### TEXT PASSAGE
=== Begin Enclosure ===
A new Mishna asks why G-d does not destroy objects of worship.  The rabbis answer: people worship the sun, moon and stars.  Should G-d destroy those objects and also destroy his entire world?  Of course not.  So why, ask the rabbis, does G-d not destroy only those items that are not required by our world?  The answer is equally simple: because those who worship nature would use this as proof of their belief.  Their idols were not destroyed, and thus they must be valuable.

The Gemara discusses the liability of those who are “fools” and worship idols.  How can they have multiple pregnancies, which seem to be a sign of G-d’s favour?  They will be punished later, the rabbis surmise.

Why doesn’t G-d punish the idols? A parable is used to explain the G-d’s reasoning.  A king had a son who named his dog after his father.  When he swore, he would swear on the life of his dog, the king.  The king was angry with the son and not the dog.  The son has the ability to choose whom to worship; the idol/dog do not have this ability.

Thursday, 8 March 2018

Avodah Zara 52: Vessels, Idols, Ritual Purity, Changing Status

Brief points from today's daf:

  • the rabbis compare vessels and their status of ritual purity when they belong to Gentiles with idols
  • they discuss when the vessel/idol becomes forbidden, where the vessels/idols are located compared to the mountains (up high) and closeness to "the gods", whether one is cursed from the time that s/he fashioned the vessel/idol, etc.
  • the rabbis discuss the importance of a learned judge hearing these cases
  • they wonder what should happen if one finds pieces of a broken idol
  • they discuss who owned the idol before it was broken, its status when reassembled
  • does the state of ritual purity of an idol ever change?
=== End Enclosure ===
### TASK ITEM A
Summarize the Avodah Zara passage in three sentences.
The entries below are not connected to the Avodah Zara passage.

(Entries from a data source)
=== Begin Enclosure ===
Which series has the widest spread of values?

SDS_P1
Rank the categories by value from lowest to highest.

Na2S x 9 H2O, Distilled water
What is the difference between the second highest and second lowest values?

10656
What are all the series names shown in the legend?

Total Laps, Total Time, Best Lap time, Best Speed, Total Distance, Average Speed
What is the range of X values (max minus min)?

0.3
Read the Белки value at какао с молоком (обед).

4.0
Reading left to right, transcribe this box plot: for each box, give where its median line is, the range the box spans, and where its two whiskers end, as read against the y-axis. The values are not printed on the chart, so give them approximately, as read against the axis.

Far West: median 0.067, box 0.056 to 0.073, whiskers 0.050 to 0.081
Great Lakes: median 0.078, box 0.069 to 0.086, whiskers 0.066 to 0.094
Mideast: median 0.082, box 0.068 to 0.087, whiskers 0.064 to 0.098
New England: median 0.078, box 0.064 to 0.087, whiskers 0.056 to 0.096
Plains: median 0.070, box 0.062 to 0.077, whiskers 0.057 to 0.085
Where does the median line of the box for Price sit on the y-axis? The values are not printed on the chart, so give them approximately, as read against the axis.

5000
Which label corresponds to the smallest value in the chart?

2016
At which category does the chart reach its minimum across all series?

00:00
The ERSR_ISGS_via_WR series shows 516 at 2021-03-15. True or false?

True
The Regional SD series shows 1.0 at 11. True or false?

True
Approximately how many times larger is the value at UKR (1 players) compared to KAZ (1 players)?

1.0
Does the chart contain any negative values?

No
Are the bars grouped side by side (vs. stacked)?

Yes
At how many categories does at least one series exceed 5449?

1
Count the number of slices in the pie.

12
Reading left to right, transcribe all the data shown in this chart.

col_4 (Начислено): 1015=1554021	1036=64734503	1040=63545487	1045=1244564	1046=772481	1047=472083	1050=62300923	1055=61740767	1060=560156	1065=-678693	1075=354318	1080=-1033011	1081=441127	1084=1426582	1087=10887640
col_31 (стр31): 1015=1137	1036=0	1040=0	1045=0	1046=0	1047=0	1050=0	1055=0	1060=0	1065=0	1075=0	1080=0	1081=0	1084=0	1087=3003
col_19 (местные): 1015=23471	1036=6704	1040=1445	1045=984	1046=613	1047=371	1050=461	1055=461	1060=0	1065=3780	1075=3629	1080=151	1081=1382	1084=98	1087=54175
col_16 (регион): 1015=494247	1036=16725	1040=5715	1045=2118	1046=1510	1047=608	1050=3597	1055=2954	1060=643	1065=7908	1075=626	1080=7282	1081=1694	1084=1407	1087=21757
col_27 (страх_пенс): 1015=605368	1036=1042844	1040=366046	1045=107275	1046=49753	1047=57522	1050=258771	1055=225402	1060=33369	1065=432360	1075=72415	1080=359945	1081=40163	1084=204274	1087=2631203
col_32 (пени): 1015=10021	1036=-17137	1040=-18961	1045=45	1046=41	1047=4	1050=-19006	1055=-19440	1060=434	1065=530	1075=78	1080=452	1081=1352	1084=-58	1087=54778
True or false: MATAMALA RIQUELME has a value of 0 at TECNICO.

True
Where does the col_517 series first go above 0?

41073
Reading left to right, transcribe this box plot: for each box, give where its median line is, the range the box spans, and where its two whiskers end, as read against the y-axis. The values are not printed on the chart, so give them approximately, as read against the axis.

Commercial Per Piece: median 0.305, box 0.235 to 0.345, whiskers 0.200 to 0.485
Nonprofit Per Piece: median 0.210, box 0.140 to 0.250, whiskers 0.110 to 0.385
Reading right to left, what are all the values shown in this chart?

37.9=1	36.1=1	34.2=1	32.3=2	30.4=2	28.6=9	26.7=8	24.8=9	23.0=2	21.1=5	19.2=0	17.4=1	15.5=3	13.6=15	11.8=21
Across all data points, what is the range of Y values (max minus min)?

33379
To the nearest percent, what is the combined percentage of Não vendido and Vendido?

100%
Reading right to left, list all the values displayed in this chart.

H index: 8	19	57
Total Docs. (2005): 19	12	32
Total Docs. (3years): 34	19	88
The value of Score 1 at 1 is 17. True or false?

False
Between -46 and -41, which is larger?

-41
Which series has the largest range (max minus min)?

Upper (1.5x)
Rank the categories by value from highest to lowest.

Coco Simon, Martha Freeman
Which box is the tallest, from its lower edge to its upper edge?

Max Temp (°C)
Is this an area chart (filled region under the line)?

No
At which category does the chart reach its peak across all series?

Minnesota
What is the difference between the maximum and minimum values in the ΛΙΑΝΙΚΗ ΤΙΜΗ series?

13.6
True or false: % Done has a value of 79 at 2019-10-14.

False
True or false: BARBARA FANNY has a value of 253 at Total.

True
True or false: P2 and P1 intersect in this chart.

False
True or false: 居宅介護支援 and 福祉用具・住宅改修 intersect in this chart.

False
=== End Enclosure ===
### TASK ITEM B
List each line in the entries that contains the word "larger".

### EXERCISE SOLUTION A
The Avodah Zara passage explains that G-d does not destroy objects of worship such as the sun, moon and stars because that would destroy his entire world, and destroying only the unneeded ones would let nature worshippers claim their idols were valuable. A parable of a king who is angry at his son, not at the dog the son named after him, shows that the son can choose whom to worship while the idol cannot. It also lists brief points from Avodah Zara 52, including the rabbis' comparison of Gentiles' vessels with idols regarding ritual purity and their discussion of broken idols and their status when reassembled.

### EXERCISE SOLUTION B
Approximately how many times larger is the value at UKR (1 players) compared to KAZ (1 players)?
Between -46 and -41, which is larger?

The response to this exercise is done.